Thomas A. Di Giorgio, SVOTCC president, has a passion and empathy for helping veterans. 

"The inspiration for this event was actually designed last year by Eric Ballentine (former TCC AmeriCorps Veterans Navigation, now University of Washington at Tacoma's AmeriCorps Veterans Navigator) and me," said Di Giorgio. "We were tired of hearing about more and more veteran suicides nationwide. We decided we could locally impact the men and women directly around us, so we started cleaning house first. As we looked deeper and deeper into the causes of veteran suicide, we found that some (veterans) just felt forgotten, unappreciated and skill-less within our community. We decided that these stereotypes and generalizations could only be challenged and crushed one way, by raising awareness. Thus, planting ‘22 flags a day, for 22 Too Many Veteran Suicides' began."  
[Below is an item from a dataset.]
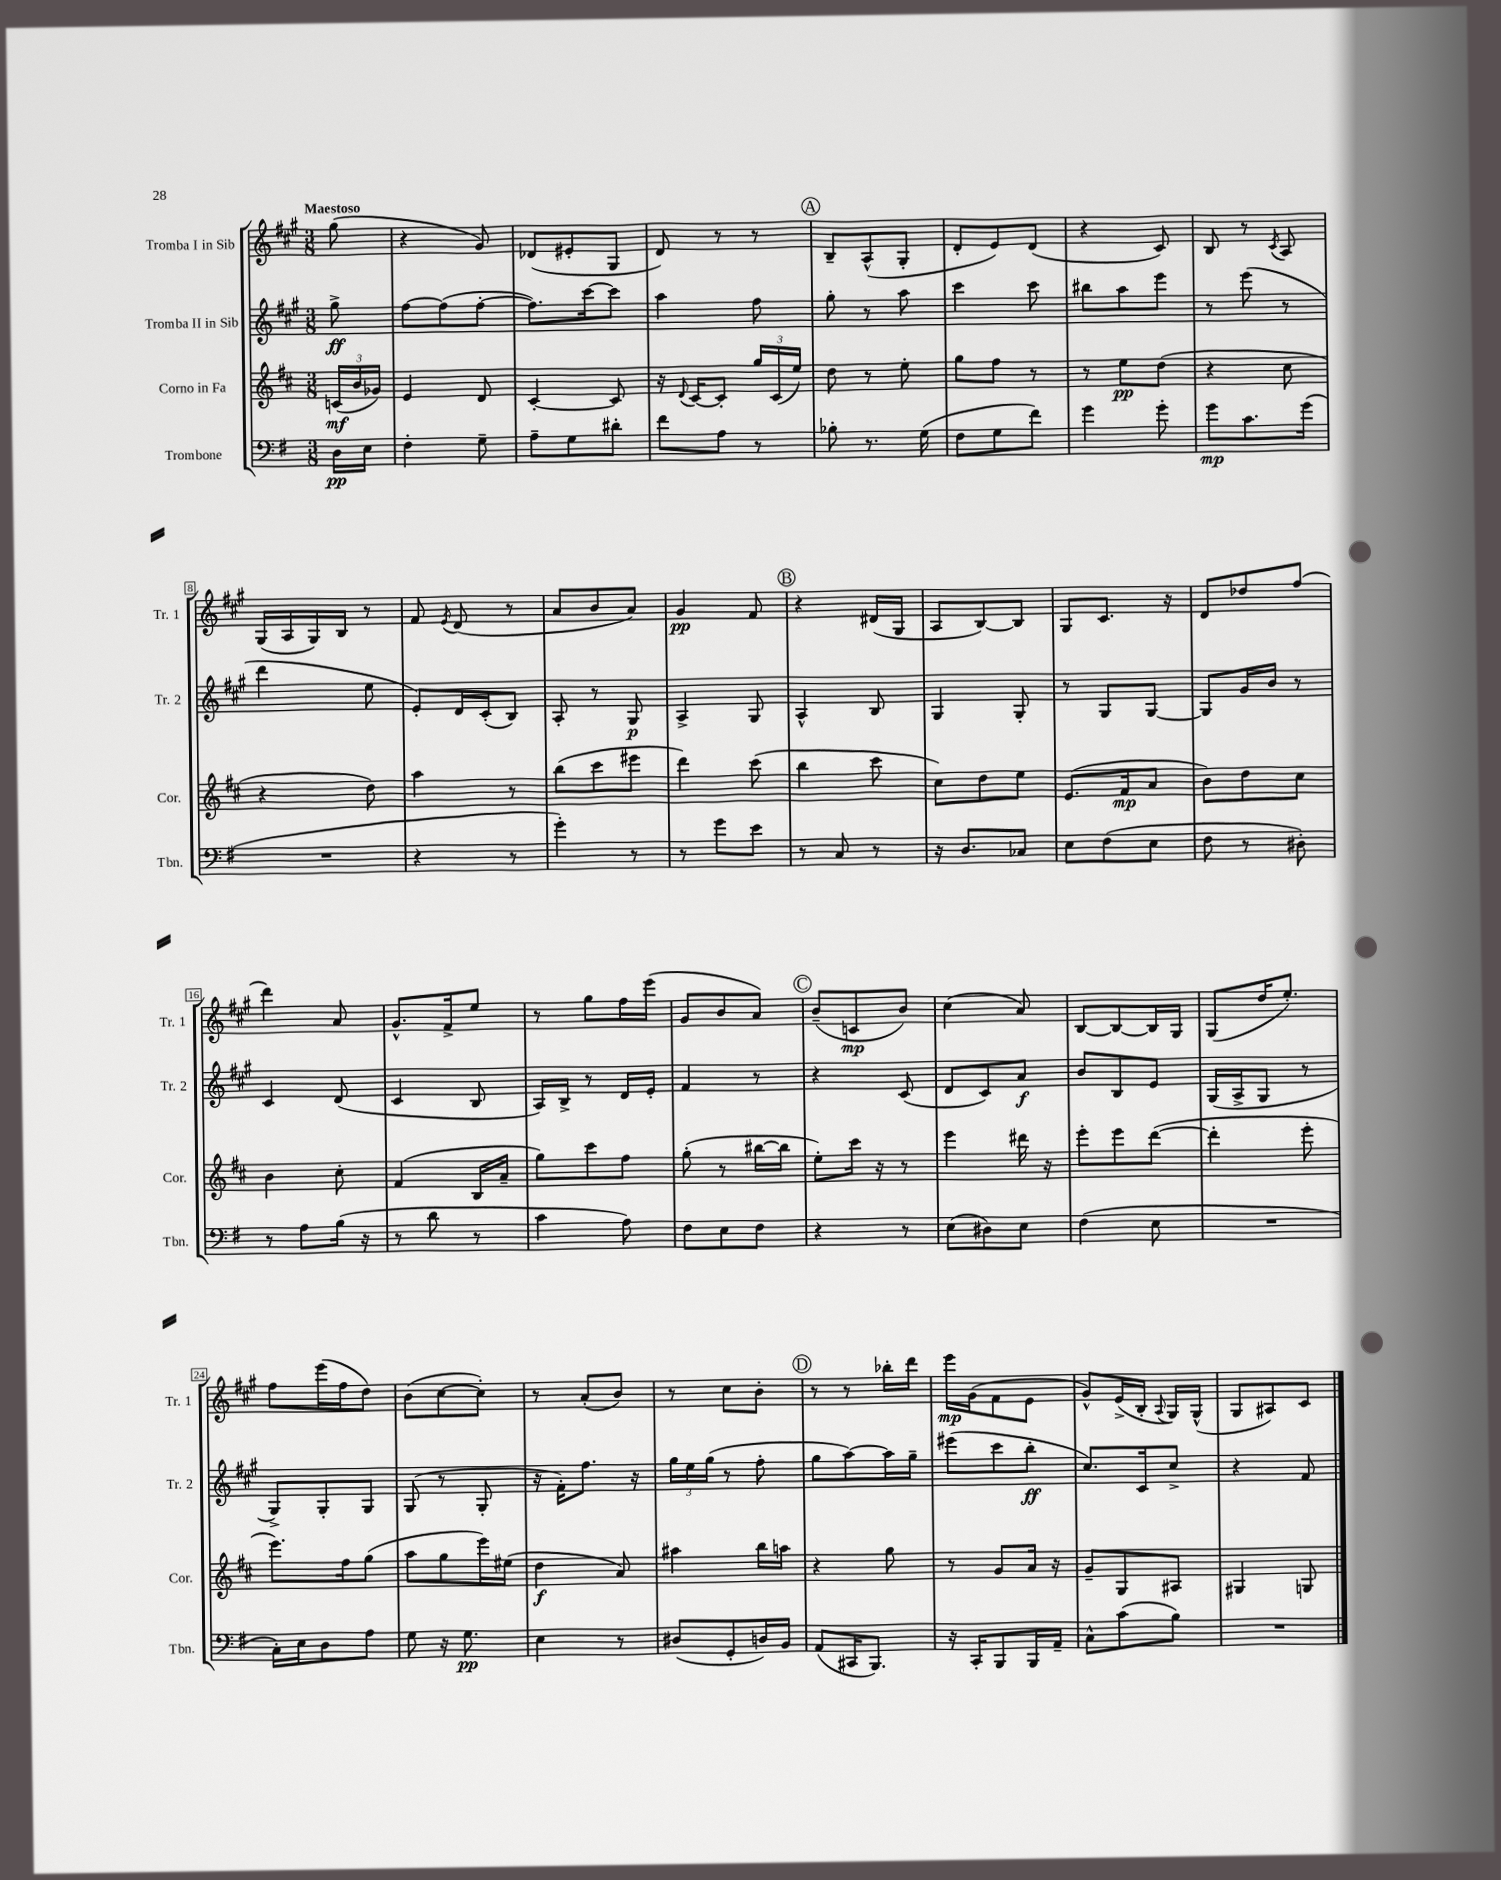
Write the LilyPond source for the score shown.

In addition to SVOTCC, many TCC students, faculty and staff participated. Dominick Bergeron, vice president of legislation for TCC, was drawn to the event and asked if he could help and show his support. 

"My family is a military family and has struggled with mental health," Bergeron said. "This event is that silent show of support. We can't know who is struggling, and this is our way of showing support."   

Di Giorgio is not only the president of SVOTCC, but he is also the founder. After hearing that a student veteran freaked out in class, slammed his books and ran out of the room, Di Giorgio was troubled and began to wonder where the vet went -- and if he was going to harm himself or others. 

"The next week, September 2016, I decided to print just over 400 paper flyers and pass them around campus, basically trying to gauge interest in connecting veterans together," Di Giorgio said. "The first six months were really rough. No one showed up, except my officers, and I leaned heavily on Frank McDougald, TCC Veteran Certifying Official, for advice and guidance. Then one day, six veterans came in, then 20, and the organization started gaining serious traction. I then was able to capture the true pulse of the student veterans on campus.

"We held a focus group with a couple faculty members, video recorded it, and found out, ‘Why don't veterans identify as veterans on TCC's campus?'" he continued. "Their voices were loud and clear, and I was determined to help solve those troubling issues. Almost two years later, we have solved many problems and issues, but we have a long way to go. We only want to build a future brighter for our younger veterans." 

The group is joining with the student veterans from UW-T and its student veterans group, UW-T Veterans, which is also placing 22 flags for 22 veteran suicides on its campus. The two groups will finish their last 22 flags on the TCC campus, symbolizing the strength and community from one college to the next.